Fastenal Co. of Winona, Minn., was facing a federal false claims lawsuit for failing to provide the government with the best possible price on a hardware contract first signed with GSA in 2000. The company discontinued the contract in 2005.
GSA’s inspector general had accused Fastenal of failing to provide agency contracting officials with current, accurate and complete information regarding its commercial sales practices, including discounts for nongovernmental customers. To be granted a Multiple Awards Schedule contract, companies must agree to disclose their commercial pricing policies and practices.
“Misrepresentations during contract negotiations undermine the integrity of the government procurement process,” said Tony West, assistant attorney general for the Justice Department’s civil division. “The Justice Department is acting to ensure that government purchasers of commercial products can be certain that they are getting the prices to which they are entitled.”
The investigation was prompted by a 2005-2006 post-award audit by GSA’s inspector general looking into allegations that Fastenal was providing better discounts to its other customers, in violation of the price reduction clause of its GSA contract. The clause requires companies to give the government at least as good of a price as its best commercial customer.
The settlement also resolves allegations that Fastenal improperly assessed delivery and sales tax charges, causing the government to overpay. In addition, prosecutors accused the company of violating the 1979 Trade Agreements Act, which prohibits businesses from selling products to the government that were manufactured in nations without a trade agreement with the United States; in this case, China.

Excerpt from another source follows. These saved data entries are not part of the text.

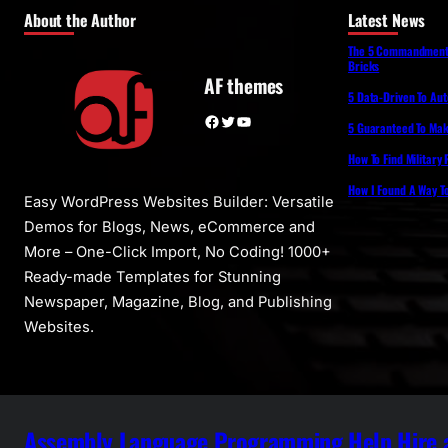
About the Author
Latest News
The 5 Commandments 
Bricks
AF themes
5 Data-Driven To Au
Facebook
Twitter
YouTube
5 Guaranteed To Make
How To Find Military
How I Found A Way T
Easy WordPress Websites Builder: Versatile
Demos for Blogs, News, eCommerce and
More – One-Click Import, No Coding! 1000+
Ready-made Templates for Stunning
Newspaper, Magazine, Blog, and Publishing
Websites.
Assembly Language Programming Help Hire a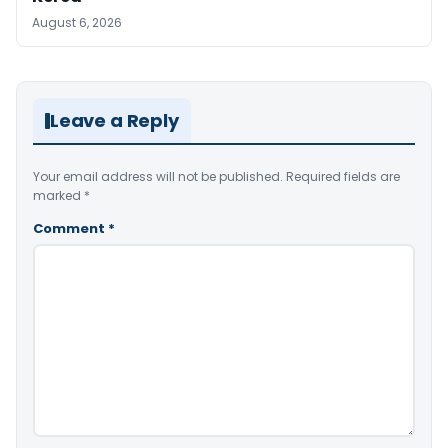
August 6, 2026
Leave a Reply
Your email address will not be published.
Required fields are
marked
*
Comment
*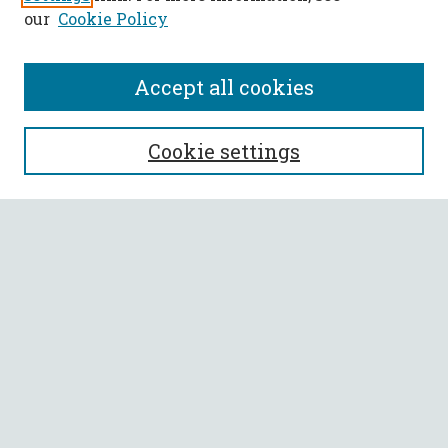
our
Cookie Policy
Accept all cookies
SEARCH
Cookie settings
Enter search terms:
Select context to search:
Advanced Search
Notify me via email or
RSS
BROWSE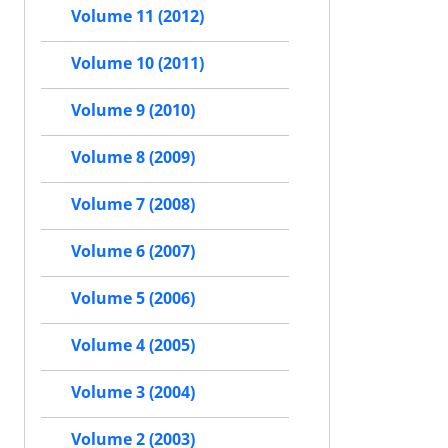
Volume 11 (2012)
Volume 10 (2011)
Volume 9 (2010)
Volume 8 (2009)
Volume 7 (2008)
Volume 6 (2007)
Volume 5 (2006)
Volume 4 (2005)
Volume 3 (2004)
Volume 2 (2003)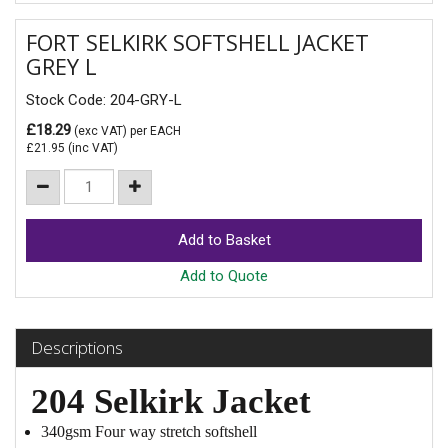
FORT SELKIRK SOFTSHELL JACKET
GREY L
Stock Code: 204-GRY-L
£18.29
(exc VAT)
per EACH
£21.95
(inc VAT)
Add to Quote
Descriptions
204 Selkirk Jacket
340gsm Four way stretch softshell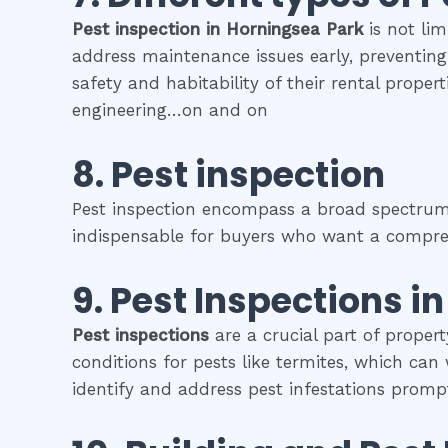
Pest inspection
in
Horningsea Park
is not lim
address maintenance issues early, preventing 
safety and habitability of their rental prope
engineering…on and on
8.
Pest inspection
Pest inspection encompass a broad spectrum o
indispensable for buyers who want a comprehe
9.
Pest Inspections
i
Pest inspections
are a crucial part of proper
conditions for pests like termites, which can
identify and address pest infestations prompt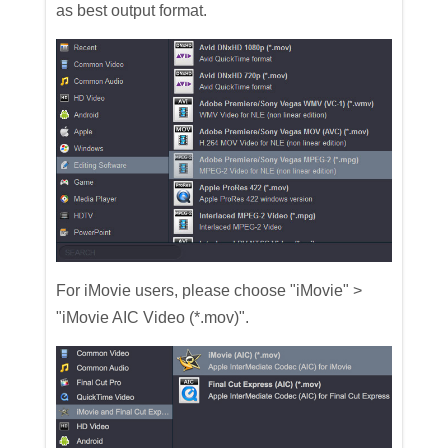
as best output format.
For iMovie users, please choose "iMovie" >
"iMovie AIC Video (*.mov)".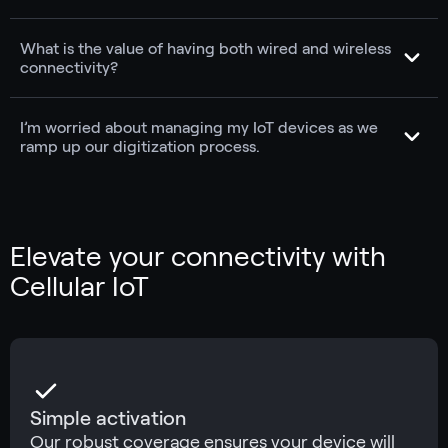
What is the value of having both wired and wireless
connectivity?
I’m worried about managing my IoT devices as we
ramp up our digitization process.
Elevate your connectivity with
Cellular IoT
Simple activation
Our robust coverage ensures your device will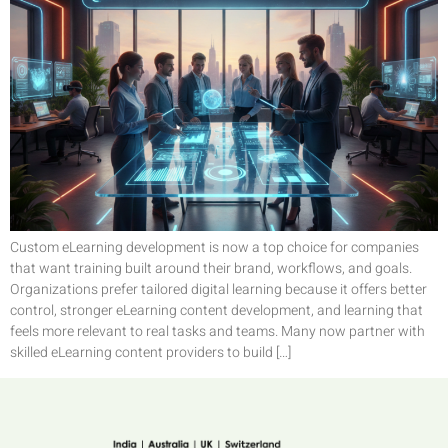
Custom eLearning development is now a top choice for companies
that want training built around their brand, workflows, and goals.
Organizations prefer tailored digital learning because it offers better
control, stronger eLearning content development, and learning that
feels more relevant to real tasks and teams. Many now partner with
skilled eLearning content providers to build […]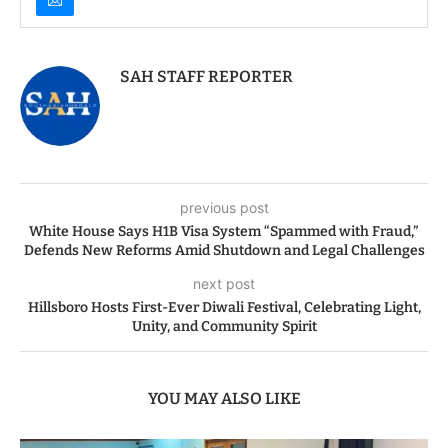
SAH STAFF REPORTER
previous post
White House Says H1B Visa System “Spammed with Fraud,”
Defends New Reforms Amid Shutdown and Legal Challenges
next post
Hillsboro Hosts First-Ever Diwali Festival, Celebrating Light,
Unity, and Community Spirit
YOU MAY ALSO LIKE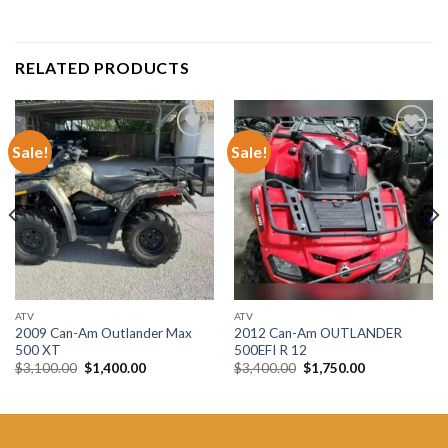
RELATED PRODUCTS
Sale!
Sale!
Add to wishlist
Add to wishlist
ATV
ATV
2009 Can-Am Outlander Max
2012 Can-Am OUTLANDER
500 XT
500EFI R 12
Original
Current
Original
Current
$
3,100.00
$
1,400.00
$
3,400.00
$
1,750.00
price
price
price
price
was:
is:
was:
is:
$3,100.00.
$1,400.00.
$3,400.00.
$1,750.00.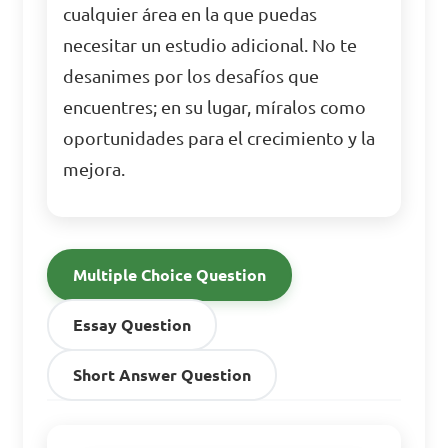
cualquier área en la que puedas
necesitar un estudio adicional. No te
desanimes por los desafíos que
encuentres; en su lugar, míralos como
oportunidades para el crecimiento y la
mejora.
Multiple Choice Question
Essay Question
Short Answer Question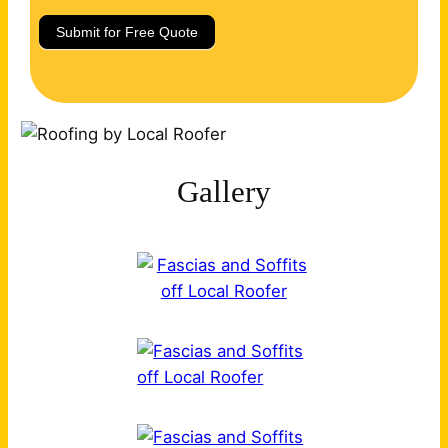
Submit for Free Quote
Gallery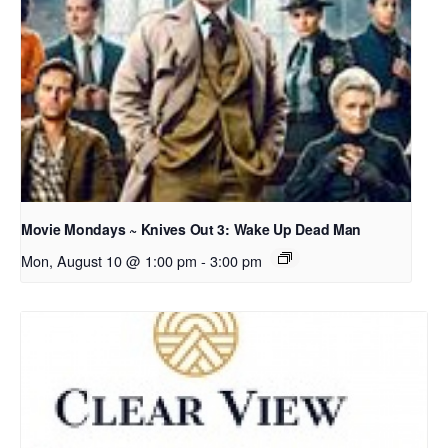
Movie Mondays ~ Knives Out 3: Wake Up Dead Man
Mon, August 10 @ 1:00 pm
-
3:00 pm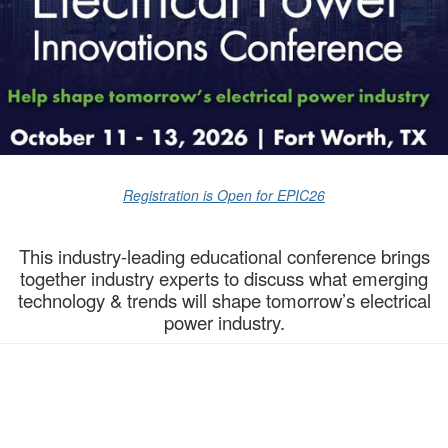
Registration is Open for EPIC26
This industry-leading educational conference brings
together industry experts to discuss what emerging
technology & trends will shape tomorrow’s electrical
power industry.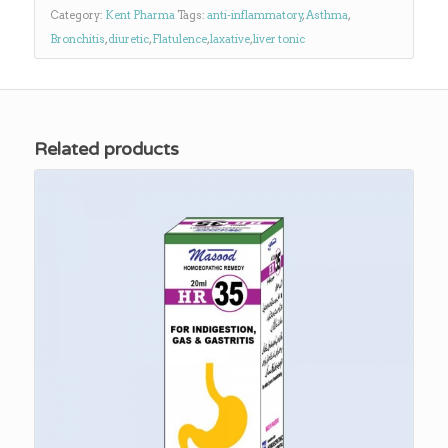
Category:
Kent Pharma
Tags:
anti-inflammatory
,
Asthma
,
Bronchitis
,
diuretic
,
Flatulence
,
laxative
,
liver tonic
Related products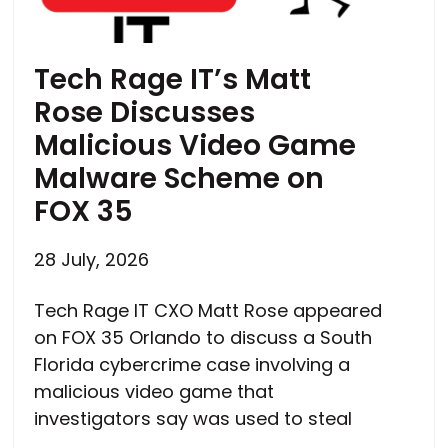
Tech Rage IT’s Matt
Rose Discusses
Malicious Video Game
Malware Scheme on
FOX 35
28 July, 2026
Tech Rage IT CXO Matt Rose appeared
on FOX 35 Orlando to discuss a South
Florida cybercrime case involving a
malicious video game that
investigators say was used to steal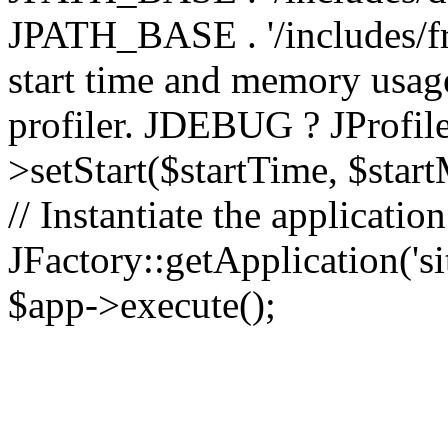
JPATH_BASE . '/includes/fr
start time and memory usag
profiler. JDEBUG ? JProfile
>setStart($startTime, $star
// Instantiate the applicatio
JFactory::getApplication('sit
$app->execute();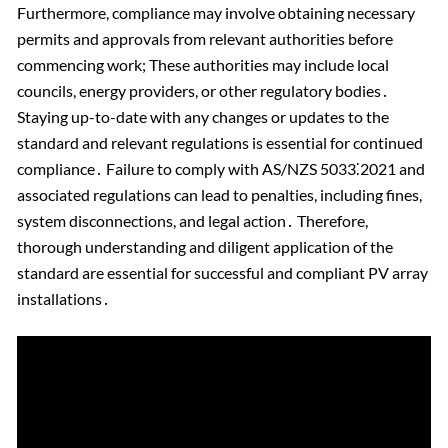
Furthermore, compliance may involve obtaining necessary
permits and approvals from relevant authorities before
commencing work; These authorities may include local
councils, energy providers, or other regulatory bodies․
Staying up-to-date with any changes or updates to the
standard and relevant regulations is essential for continued
compliance․ Failure to comply with AS/NZS 5033⁚2021 and
associated regulations can lead to penalties, including fines,
system disconnections, and legal action․ Therefore,
thorough understanding and diligent application of the
standard are essential for successful and compliant PV array
installations․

Last July, Justice told Fastenal that it planned to file a federal false claims suit if Fastenal did not pay $9.5 million. The company countered with a $750,000 settlement offer, which the government rejected at the time, according to documents Fastenal filed with the Securities and Exchange Commission in 2010.
“This case is another demonstration of the value of OIG audits in helping to uncover fraud on government programs,” GSA Inspector General Brian Miller said.
Fastenal, which sells a host of hardware, electrical and plumbing supplies, denies the allegations.
“We continue to believe that we complied with our obligation under the GSA contract in all material respects,” the company said in a statement. “However, we felt a continuation of our dispute with the DOJ and GSA was not the best use of our resources.”
The Justice Department secured $3 billion in false claims settlements and judgments from civil lawsuits in fiscal 2010, most often involving companies attempting to defraud the federal government, according to data the Obama administration released last November. The financial recoveries were the second highest in the nation’s history and represented a 25 percent increase from fiscal 2009.